I came into the house to find it clean and full of interesting adornments. The father’s longtime girlfriend was cooking dinner but was gracious and kind as she refused our help. So I sat in the living room where the father and son tried very hard to ignore me. We made some polite conversation then they became deeply engrossed in a chess game. Their comments were intelligent and sharp but lacked energy. I guessed them to be supreme artisans of sarcasm who gracefully and capably engaged in the art under normal circumstances. However that day they all seemed tired and depressed, perhaps not inappropriately considering the purpose of their gathering. The younger daughter was friendlier but also didn’t seem anxious to chat too much.
We ate out on the patio under the warm summer sun in Emigration Canyon. It was a remarkably quiet meal as we tried a couple of topics. With three adult siblings reunited they slipped into some recollections of growing up in Virginia. I decided to see if I could lighten the mood a little with my quirky sarcastic yet lighthearted humor. They talked about how they used to meet up with all the neighborhood kids and walk to school together in a group as a safety measure. I decided to strike.
With a faint smile I pulled out my best sarcasm and made a slightly insulting remark about the lack of trust in eastern neighborhoods demonstrated in the behavior. The table grew quiet as everyone tried to decide if I was joking or not. The father, who was also celebrating his birthday, twitched his mustache once or twice as he rolled his tongue past his teeth preparing a response which everyone tensed to hear. I gave a little side to side wiggle which was a mix between a I’m-just-playing and here-I-am-come-get-me.

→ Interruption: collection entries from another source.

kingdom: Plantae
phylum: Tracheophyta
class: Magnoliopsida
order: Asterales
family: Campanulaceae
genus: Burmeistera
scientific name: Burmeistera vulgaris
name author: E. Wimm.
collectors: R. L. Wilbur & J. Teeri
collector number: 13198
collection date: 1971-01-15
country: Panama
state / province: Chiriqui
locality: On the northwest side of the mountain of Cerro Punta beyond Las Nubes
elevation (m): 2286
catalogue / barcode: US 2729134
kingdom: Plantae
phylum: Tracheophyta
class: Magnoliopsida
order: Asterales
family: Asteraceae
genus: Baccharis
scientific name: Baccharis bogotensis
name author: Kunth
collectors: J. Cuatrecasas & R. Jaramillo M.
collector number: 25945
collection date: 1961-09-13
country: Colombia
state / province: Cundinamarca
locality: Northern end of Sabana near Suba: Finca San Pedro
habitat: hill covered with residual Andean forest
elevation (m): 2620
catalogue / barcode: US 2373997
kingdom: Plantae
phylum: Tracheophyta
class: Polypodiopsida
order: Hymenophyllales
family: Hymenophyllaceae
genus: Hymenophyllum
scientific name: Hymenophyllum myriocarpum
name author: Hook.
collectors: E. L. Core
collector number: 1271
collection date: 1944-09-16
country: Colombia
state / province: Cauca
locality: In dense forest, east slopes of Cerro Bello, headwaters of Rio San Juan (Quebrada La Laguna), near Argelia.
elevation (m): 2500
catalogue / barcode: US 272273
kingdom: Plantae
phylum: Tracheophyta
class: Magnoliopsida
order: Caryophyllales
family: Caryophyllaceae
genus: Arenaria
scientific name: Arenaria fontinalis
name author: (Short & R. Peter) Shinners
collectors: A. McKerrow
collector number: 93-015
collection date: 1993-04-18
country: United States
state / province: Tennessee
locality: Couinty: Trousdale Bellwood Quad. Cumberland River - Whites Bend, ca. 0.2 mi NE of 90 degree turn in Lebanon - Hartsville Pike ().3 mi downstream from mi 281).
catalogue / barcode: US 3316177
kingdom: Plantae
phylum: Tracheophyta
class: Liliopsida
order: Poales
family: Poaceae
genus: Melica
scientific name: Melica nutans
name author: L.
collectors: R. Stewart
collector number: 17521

At this moment my outdoor deck chair revealed that it had lost a nut at some point and thus was no longer structurally sound enough to handle a wiggling Riley. The bolt popped loose and I found myself sitting on the ground in a pile of broken chair while everyone looked on with raised eyebrows. I apologized for my remark.
In cleaning up the chair I hid behind my manners and we finished the visit with a great deal more politeness. I didn’t recover my ego in time to try again before we left.
A lesson. Sometimes when you say stupid things you are given a break and your chair falls apart and saves you from the worse part of the experience. I was lucky that time but it is better to not to need a broken chair to maintain your civility. You can be friendly without being sarcastic, especially when around strangers.